What you should do:
In the listing that follows, count each line where the word "minor" appears; write nothing but the count.

--- Material shown Enclosed Below ---

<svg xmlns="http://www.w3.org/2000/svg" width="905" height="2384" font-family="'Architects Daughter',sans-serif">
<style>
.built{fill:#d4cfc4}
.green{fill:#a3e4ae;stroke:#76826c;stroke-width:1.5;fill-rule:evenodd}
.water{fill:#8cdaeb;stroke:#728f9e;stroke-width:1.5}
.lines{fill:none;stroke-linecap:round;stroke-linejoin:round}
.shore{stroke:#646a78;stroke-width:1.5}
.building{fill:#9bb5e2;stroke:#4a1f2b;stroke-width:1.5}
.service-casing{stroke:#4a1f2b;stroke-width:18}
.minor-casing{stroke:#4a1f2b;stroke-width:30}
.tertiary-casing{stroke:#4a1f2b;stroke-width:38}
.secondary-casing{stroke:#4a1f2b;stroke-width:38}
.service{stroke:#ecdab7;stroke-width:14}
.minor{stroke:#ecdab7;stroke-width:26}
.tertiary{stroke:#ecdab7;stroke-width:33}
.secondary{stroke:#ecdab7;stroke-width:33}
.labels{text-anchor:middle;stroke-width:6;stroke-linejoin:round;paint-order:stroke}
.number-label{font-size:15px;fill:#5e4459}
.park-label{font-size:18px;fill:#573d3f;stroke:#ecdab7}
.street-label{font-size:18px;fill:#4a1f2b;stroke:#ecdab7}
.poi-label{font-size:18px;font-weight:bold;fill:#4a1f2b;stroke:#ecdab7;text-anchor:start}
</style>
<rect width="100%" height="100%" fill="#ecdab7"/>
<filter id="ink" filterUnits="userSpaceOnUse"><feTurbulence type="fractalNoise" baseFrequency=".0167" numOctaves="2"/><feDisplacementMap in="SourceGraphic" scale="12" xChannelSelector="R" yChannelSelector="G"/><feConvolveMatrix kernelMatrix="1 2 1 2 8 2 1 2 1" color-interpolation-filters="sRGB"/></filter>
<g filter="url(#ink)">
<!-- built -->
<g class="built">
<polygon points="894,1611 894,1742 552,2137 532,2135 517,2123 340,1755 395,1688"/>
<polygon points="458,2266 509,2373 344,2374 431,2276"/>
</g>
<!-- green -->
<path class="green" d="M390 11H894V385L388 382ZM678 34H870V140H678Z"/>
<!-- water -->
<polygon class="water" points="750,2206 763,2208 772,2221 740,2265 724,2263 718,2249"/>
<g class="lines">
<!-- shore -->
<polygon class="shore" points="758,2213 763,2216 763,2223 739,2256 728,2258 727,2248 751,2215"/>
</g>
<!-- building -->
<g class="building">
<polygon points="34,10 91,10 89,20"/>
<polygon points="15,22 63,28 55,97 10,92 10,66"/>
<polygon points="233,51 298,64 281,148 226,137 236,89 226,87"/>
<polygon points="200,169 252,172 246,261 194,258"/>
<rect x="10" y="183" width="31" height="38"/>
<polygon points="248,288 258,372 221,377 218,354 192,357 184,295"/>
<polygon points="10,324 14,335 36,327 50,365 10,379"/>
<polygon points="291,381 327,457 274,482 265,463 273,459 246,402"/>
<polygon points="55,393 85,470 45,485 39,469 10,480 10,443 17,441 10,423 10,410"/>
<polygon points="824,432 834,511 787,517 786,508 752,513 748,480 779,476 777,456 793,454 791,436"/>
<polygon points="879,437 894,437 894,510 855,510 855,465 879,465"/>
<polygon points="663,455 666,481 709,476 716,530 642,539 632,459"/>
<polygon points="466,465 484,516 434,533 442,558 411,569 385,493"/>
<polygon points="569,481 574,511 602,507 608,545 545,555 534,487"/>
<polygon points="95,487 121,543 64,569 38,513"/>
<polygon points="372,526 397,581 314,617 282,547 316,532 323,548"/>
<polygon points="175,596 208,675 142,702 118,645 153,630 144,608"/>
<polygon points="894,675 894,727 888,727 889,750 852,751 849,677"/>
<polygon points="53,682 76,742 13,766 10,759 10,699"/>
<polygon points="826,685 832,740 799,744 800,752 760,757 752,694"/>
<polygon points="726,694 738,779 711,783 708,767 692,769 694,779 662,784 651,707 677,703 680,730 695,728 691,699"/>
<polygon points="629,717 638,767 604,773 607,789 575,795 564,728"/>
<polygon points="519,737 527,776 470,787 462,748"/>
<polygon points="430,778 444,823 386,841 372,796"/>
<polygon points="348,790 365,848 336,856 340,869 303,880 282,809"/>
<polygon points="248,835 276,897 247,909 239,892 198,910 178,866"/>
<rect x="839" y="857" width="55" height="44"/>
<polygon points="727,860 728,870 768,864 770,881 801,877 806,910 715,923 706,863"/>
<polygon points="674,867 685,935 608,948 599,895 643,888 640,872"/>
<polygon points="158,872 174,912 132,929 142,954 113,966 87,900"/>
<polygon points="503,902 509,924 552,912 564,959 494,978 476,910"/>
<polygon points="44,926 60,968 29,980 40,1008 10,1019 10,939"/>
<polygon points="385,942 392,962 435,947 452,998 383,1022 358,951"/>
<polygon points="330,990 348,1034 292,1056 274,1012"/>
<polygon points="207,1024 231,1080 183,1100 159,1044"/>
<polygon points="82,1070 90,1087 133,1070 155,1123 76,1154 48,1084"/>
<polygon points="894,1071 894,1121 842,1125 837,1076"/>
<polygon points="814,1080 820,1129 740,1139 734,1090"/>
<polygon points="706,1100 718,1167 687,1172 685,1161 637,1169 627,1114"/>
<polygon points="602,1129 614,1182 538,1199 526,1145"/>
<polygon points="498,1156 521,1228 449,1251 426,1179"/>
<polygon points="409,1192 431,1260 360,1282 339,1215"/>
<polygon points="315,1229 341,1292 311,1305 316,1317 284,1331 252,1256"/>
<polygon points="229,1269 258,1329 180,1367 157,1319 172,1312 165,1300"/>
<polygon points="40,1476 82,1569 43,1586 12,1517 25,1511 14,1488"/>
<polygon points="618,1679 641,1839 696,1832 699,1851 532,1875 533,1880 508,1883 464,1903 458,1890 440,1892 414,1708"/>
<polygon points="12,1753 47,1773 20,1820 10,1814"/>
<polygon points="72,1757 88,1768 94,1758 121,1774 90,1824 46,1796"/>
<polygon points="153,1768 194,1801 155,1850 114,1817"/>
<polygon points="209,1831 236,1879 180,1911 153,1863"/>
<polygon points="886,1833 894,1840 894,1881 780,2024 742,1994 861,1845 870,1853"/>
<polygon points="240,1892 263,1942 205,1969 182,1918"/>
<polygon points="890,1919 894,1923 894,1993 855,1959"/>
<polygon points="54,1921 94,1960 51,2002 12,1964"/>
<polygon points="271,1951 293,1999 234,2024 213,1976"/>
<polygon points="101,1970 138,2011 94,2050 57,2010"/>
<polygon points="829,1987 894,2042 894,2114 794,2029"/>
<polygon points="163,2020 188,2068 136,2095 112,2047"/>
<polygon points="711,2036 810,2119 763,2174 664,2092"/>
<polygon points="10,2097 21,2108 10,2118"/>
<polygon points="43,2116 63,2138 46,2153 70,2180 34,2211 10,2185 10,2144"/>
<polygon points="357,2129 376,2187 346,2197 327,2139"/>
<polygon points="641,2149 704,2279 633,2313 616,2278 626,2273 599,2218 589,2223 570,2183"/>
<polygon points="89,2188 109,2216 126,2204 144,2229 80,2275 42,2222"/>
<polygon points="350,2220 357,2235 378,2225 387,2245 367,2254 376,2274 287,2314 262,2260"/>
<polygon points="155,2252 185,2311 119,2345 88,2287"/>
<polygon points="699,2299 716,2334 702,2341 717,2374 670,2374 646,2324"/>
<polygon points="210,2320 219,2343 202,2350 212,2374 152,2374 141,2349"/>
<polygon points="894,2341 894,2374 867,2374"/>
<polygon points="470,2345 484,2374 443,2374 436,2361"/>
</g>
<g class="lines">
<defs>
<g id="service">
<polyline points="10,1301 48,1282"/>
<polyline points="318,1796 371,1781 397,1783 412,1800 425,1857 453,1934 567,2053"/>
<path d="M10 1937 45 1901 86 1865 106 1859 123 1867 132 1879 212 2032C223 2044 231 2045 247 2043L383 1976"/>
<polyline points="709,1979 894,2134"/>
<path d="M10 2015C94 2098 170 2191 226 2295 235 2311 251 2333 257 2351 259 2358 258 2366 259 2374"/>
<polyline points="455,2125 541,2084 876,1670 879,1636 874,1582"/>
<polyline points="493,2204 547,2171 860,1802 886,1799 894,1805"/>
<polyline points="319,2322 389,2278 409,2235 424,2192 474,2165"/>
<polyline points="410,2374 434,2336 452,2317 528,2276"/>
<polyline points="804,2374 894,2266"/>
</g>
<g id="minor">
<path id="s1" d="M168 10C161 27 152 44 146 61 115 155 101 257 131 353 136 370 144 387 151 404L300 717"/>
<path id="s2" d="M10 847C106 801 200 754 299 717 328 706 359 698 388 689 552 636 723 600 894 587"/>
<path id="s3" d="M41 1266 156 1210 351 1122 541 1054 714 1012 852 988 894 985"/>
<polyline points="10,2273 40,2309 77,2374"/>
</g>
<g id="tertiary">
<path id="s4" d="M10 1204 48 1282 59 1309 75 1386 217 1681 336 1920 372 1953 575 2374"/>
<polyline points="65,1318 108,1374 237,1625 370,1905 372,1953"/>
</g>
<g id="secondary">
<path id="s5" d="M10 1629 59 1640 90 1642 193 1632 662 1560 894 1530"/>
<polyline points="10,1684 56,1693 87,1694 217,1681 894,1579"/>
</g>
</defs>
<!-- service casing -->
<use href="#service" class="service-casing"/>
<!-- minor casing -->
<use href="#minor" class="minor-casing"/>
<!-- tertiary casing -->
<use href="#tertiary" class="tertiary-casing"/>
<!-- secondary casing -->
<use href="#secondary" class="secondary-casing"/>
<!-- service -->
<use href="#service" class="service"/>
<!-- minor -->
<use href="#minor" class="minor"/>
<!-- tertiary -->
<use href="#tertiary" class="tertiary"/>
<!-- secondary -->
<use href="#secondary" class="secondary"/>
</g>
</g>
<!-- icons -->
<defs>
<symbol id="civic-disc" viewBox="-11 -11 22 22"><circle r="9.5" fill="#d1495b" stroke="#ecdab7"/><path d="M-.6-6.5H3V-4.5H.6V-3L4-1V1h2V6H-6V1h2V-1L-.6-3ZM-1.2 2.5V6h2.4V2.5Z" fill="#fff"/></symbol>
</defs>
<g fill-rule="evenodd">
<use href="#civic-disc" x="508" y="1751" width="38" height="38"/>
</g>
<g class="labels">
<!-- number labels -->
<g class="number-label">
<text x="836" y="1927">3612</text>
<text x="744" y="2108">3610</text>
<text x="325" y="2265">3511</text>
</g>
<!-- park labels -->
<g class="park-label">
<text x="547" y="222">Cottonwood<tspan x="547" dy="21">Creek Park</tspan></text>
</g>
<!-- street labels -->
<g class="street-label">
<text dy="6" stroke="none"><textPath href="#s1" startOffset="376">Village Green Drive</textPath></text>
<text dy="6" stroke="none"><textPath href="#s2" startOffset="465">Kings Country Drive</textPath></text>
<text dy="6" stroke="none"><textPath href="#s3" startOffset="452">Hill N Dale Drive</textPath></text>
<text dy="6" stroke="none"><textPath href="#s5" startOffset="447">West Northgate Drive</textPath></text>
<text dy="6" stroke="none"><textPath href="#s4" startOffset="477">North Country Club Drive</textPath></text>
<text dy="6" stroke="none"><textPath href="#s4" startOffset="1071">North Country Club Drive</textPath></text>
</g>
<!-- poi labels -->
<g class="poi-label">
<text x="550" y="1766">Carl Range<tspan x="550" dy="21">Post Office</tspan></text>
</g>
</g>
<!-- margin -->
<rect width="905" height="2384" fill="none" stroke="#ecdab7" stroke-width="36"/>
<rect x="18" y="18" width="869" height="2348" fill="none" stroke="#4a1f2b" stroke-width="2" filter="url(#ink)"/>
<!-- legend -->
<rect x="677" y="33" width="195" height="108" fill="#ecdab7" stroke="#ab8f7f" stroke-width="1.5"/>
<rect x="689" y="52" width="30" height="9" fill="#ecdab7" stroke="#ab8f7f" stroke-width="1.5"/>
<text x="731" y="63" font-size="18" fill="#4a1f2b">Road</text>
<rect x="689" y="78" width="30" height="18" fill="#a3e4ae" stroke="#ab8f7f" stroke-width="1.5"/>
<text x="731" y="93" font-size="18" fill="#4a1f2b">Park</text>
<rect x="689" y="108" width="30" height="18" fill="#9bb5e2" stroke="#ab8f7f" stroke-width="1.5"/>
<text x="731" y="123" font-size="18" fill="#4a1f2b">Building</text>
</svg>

--- End of Enclosed Material shown ---

Response area:
7